======== PAGE EXTRACT
The presented method is in line with a number of theoretical and empirical facts. For instance, researchers and statistical developers have long known and made use of the principle that sampling efficiency has a breakpoint at a critical sample size equal to the square root of the population size. With respect to reduced sampling efficiency when dealing with concave populations, empirical knowledge indicates that sampling for fishing effort is a less robust and more risky approach than sampling for catches and landings. However, the author has been unable to trace a practical guide summarizing such observations and providing a practical means for assessing the benefits and risks in an a priori selection of sample size.

It is also recognized that a weak element in the preparation of this paper was the lack of appropriate primary literature on aspects related to sampling efficiency. It is quite conceivable that several propositions and conclusions included in this note are already available in textbooks and technical papers. For instance, the fact that sampling efficiency has a breakpoint at a sample size equal to the square root of the population size, is known to be a mathematically proved property but, regrettably, the author was unable to trace it through the literature available to him.
================
EXPLORE THE MATERIAL
**1)** Copy the part of the sampling efficiency passage between "The presented method" and "of sample size.", inclusive.
**2)** Answer these questions from the sampling efficiency passage:
(a) At what critical sample size does sampling efficiency have a breakpoint?
(b) Sampling for what is described as less robust and more risky than sampling for catches and landings?
(c) What is named as a weak element in the preparation of the paper?
The records that follow have no connection to the sampling efficiency passage.
======== MATERIAL PROVIDED
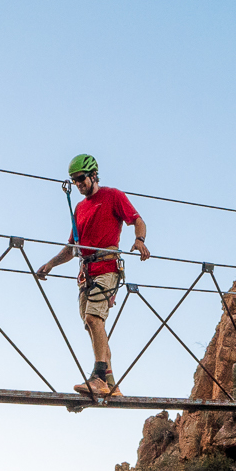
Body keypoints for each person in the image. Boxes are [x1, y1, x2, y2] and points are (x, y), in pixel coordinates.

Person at [35, 154, 149, 397]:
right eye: (74, 181)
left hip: (107, 268)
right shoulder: (79, 207)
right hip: (86, 273)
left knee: (94, 318)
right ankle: (111, 383)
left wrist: (139, 240)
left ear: (94, 175)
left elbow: (137, 220)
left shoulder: (112, 196)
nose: (78, 184)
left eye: (81, 179)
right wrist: (51, 264)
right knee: (91, 325)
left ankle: (97, 378)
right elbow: (72, 248)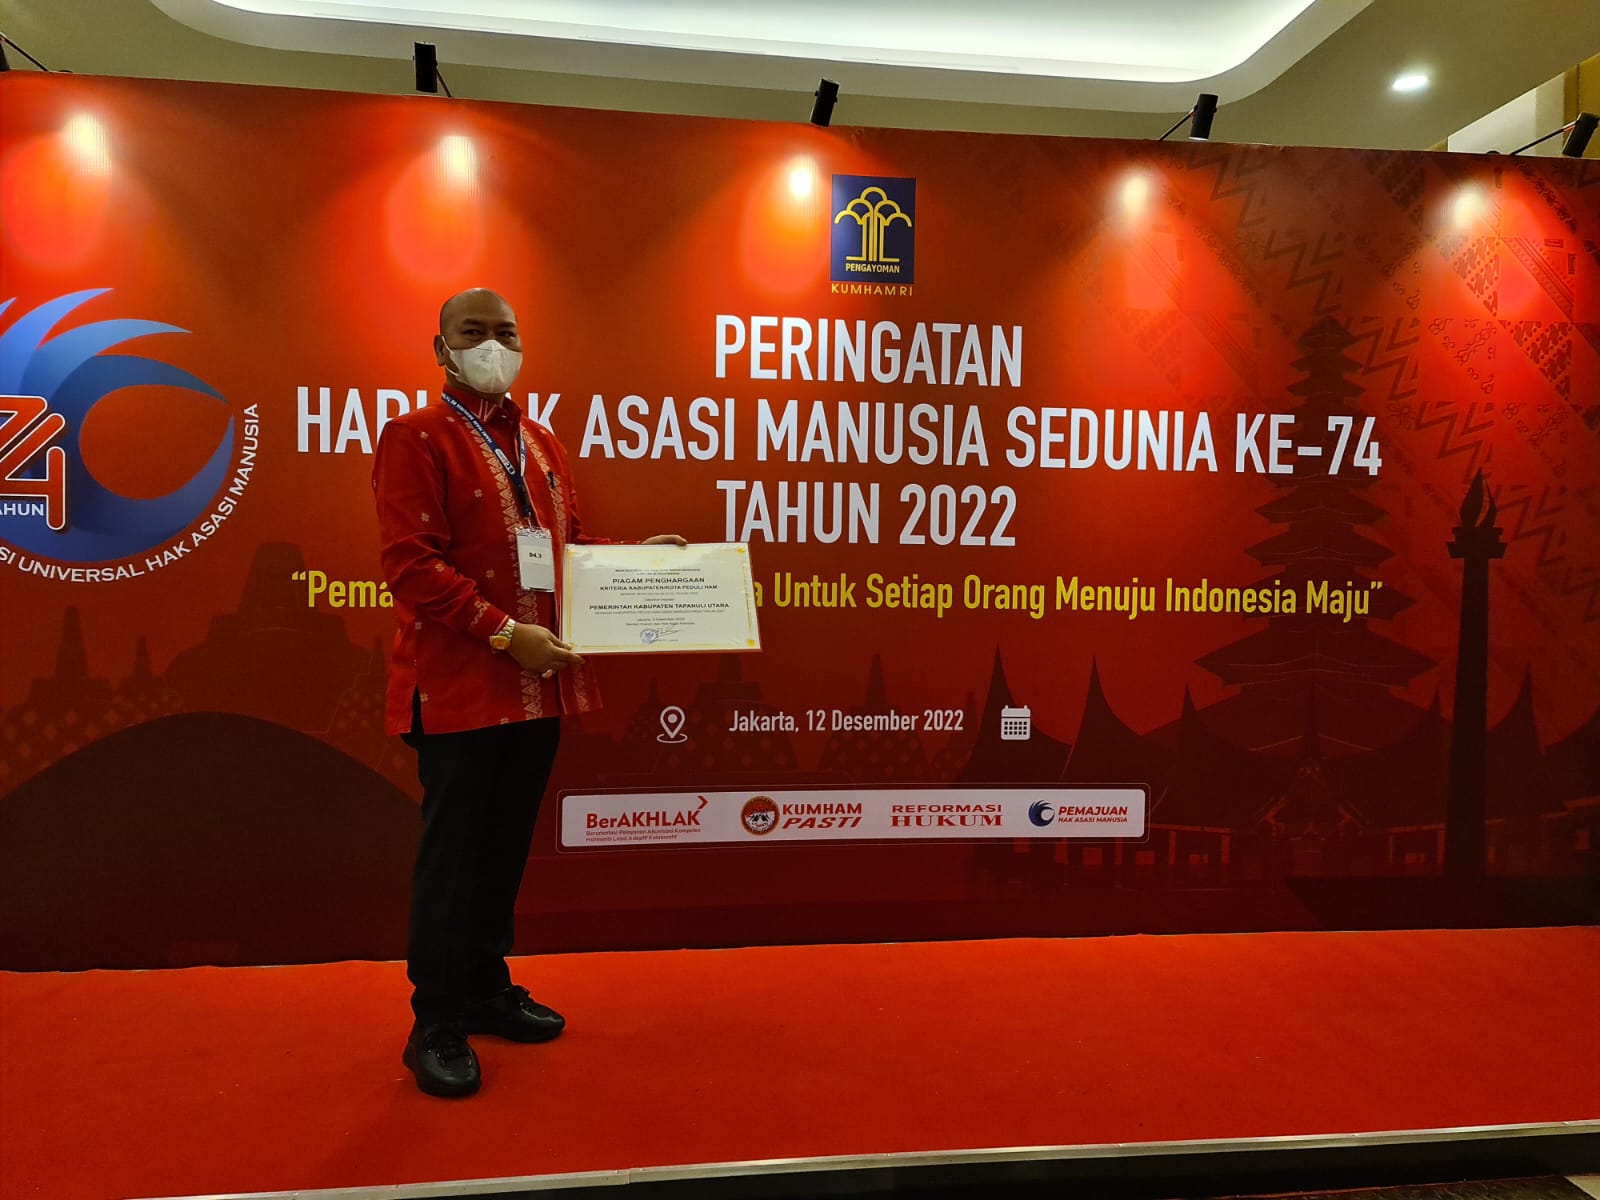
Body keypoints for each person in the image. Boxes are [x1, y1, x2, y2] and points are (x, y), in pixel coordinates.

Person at [373, 287, 683, 1098]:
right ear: (441, 348)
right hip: (458, 688)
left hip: (539, 688)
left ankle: (484, 988)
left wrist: (636, 563)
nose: (491, 346)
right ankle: (436, 1023)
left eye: (505, 332)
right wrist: (509, 635)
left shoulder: (539, 441)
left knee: (504, 848)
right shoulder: (415, 436)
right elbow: (412, 565)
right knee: (453, 858)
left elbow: (566, 547)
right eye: (472, 332)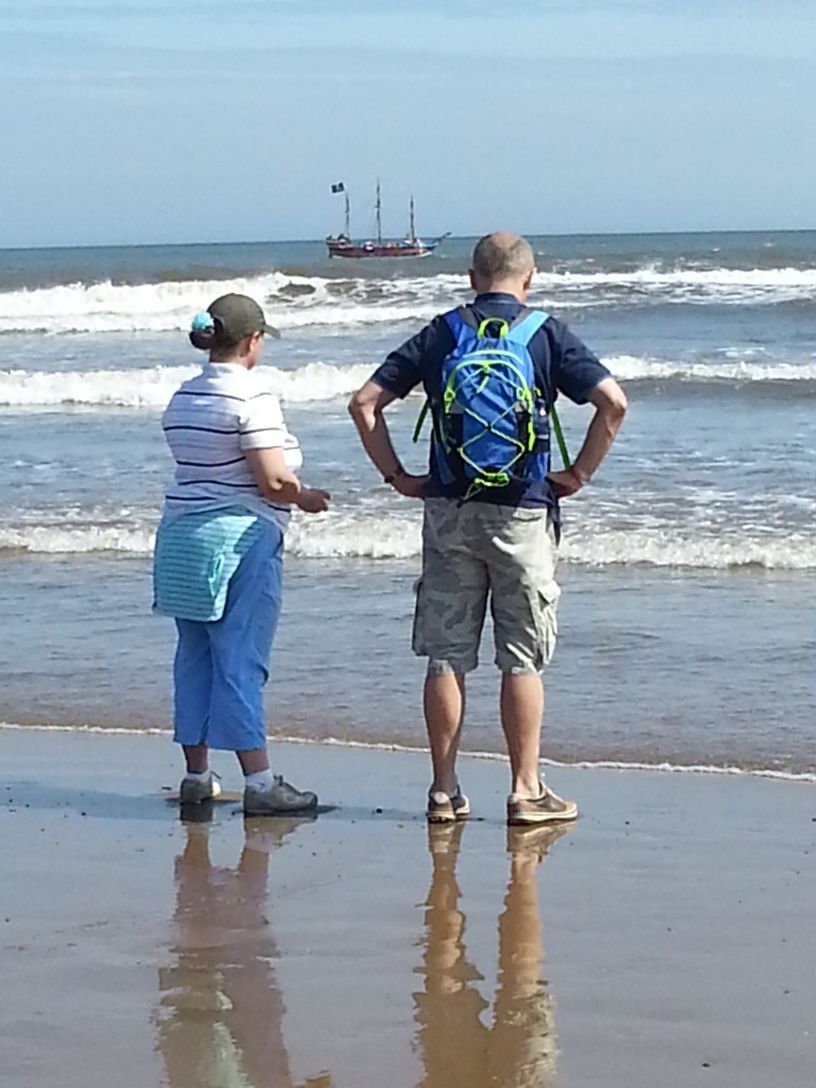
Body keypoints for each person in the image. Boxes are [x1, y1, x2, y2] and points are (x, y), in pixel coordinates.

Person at [349, 232, 627, 825]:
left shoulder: (443, 331)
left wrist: (398, 475)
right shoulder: (546, 332)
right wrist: (577, 473)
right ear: (529, 279)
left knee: (446, 657)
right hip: (523, 511)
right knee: (521, 657)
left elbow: (365, 403)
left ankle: (444, 791)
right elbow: (614, 404)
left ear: (473, 277)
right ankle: (526, 791)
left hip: (448, 509)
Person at [154, 293, 329, 815]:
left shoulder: (183, 397)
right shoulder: (252, 397)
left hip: (182, 538)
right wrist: (306, 497)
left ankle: (197, 774)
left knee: (194, 657)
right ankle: (260, 783)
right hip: (238, 540)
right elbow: (272, 480)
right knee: (241, 659)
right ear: (253, 341)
================
TASK-BY-TASK RESULTS
**1)**
The presented method is in line with a number of theoretical and empirical facts. For instance, researchers and statistical developers have long known and made use of the principle that sampling efficiency has a breakpoint at a critical sample size equal to the square root of the population size. With respect to reduced sampling efficiency when dealing with concave populations, empirical knowledge indicates that sampling for fishing effort is a less robust and more risky approach than sampling for catches and landings. However, the author has been unable to trace a practical guide summarizing such observations and providing a practical means for assessing the benefits and risks in an a priori selection of sample size.

**2)**
(a) At a sample size equal to the square root of the population size.
(b) Fishing effort.
(c) The lack of appropriate primary literature on aspects related to sampling efficiency.